As shown in fig. 3, the input undervoltage circuit 60 is composed of 5 undervoltage resistors (the number of the combined resistance values can be adjusted according to the input voltage and the power consumption), a voltage regulator D1 and a common NPN transistor T1; the enabling circuit 70 consists of a resistor, a common PNP triode T2, a voltage regulator tube D3 and a capacitor C1; the input starting circuit 40 of the present embodiment is composed of three starting resistors R11, R12 and R13 (the number of resistors is adjustable according to the input voltage and power consumption), a voltage regulator tube D5, a field effect transistor T4 and a diode D6, and the Vds withstand voltage value of the field effect transistor T4 of the input starting circuit 40 is selected according to the maximum input voltage and the worst working condition; the self-turn-off circuit 50 is composed of a voltage regulator tube D4, two voltage dividing resistors R9 and R10 and a common NPN triode T3. The whole circuit functions in the sequence that after the high voltage is electrified, a) the input undervoltage circuit functions; b) the input starting circuit is active; c) the input undervoltage circuit fails, and the enable circuit functions; d) the control chip works (for example, NCV8871 is a reference chip); e) the main circuit of the flyback converter works; d) the self-turn-off circuit is used for turning off the MOS tube in the input starting circuit.
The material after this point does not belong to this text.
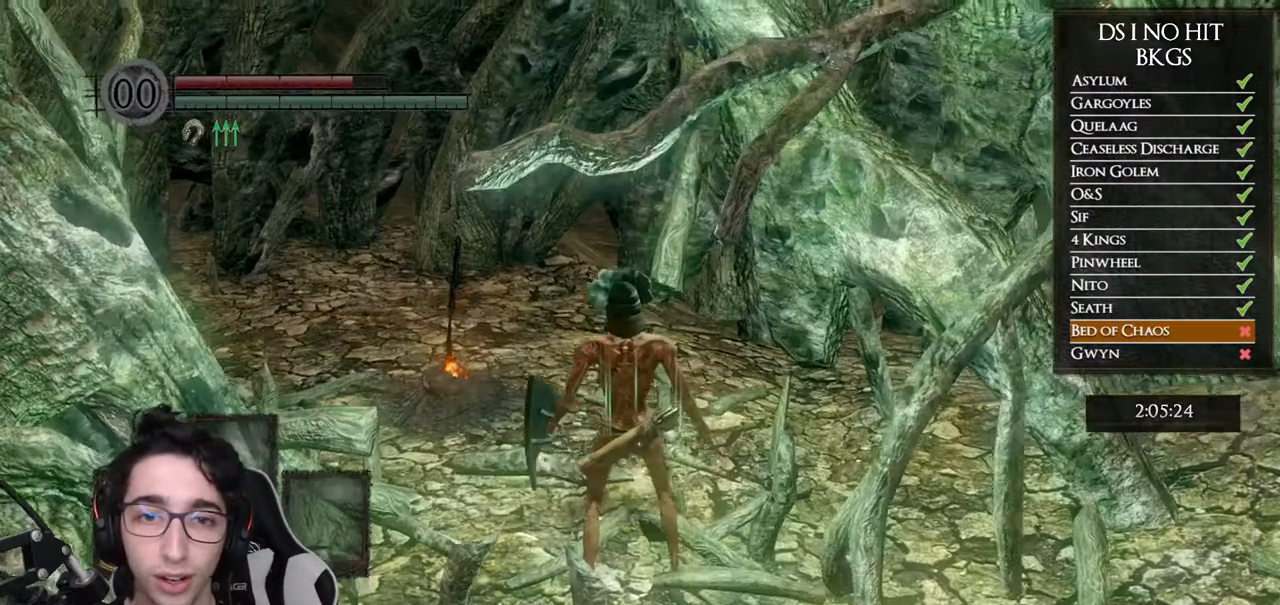
{"buttons": ["A"], "left_stick": "center", "right_stick": "center", "button_events": [[300, "A", "down"], [367, "A", "up"], [450, "A", "down"]]}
Specifically, the input brown-out circuit includes a plurality of brown-out voltage dividing resistors (for example, including a first resistor R1, a second resistor R2, and a third resistor R3), a first voltage regulator D1, a first triode T1, a fourth resistor R4, and a fifth resistor R5, where: the undervoltage divider resistors are connected in series to form an undervoltage series circuit, one end of the undervoltage series circuit is connected with the high-voltage battery T +, and the other end of the undervoltage series circuit is connected with the cathode of the first voltage-regulator tube D1; the anode of the first voltage regulator tube D1 is connected with one end of the fourth resistor R4 and one end of the fifth resistor R5, and the other end of the fourth resistor R4 is grounded; the other end of the fifth resistor R5 is connected with the base of the first triode T1; the emitter of the first transistor T1 is grounded, and the collector of the first transistor T1 is connected to the enabling circuit 70; the first triode T1 is an NPN type triode. The enable circuit 70 includes a sixth resistor R6, a seventh resistor R7, an eighth resistor R8, a second regulator D2, a third regulator D3, a first capacitor C1, and a second transistor T2, wherein: the anode of the second regulator tube D2 is connected to the collector of the first transistor T1, and the cathode of the second regulator tube D2 is connected to one end of the sixth resistor R6 and one end of the seventh resistor R7; the other end of the sixth resistor R6 is connected to the first electrode of the second capacitor C2, and the other end of the seventh resistor R7 is connected to the base of the second transistor T2; an emitter of the second transistor T2 is connected to the first electrode of the second capacitor C2, a collector of the second transistor T2 is connected to one end of the eighth resistor R8, and the second transistor T2 is a PNP transistor; the other end of the eighth resistor R8 is connected to the cathode of the third regulator D3 and the first electrode of the first capacitor C1, and the anode of the third regulator D3 and the second electrode of the first capacitor C1 are both grounded.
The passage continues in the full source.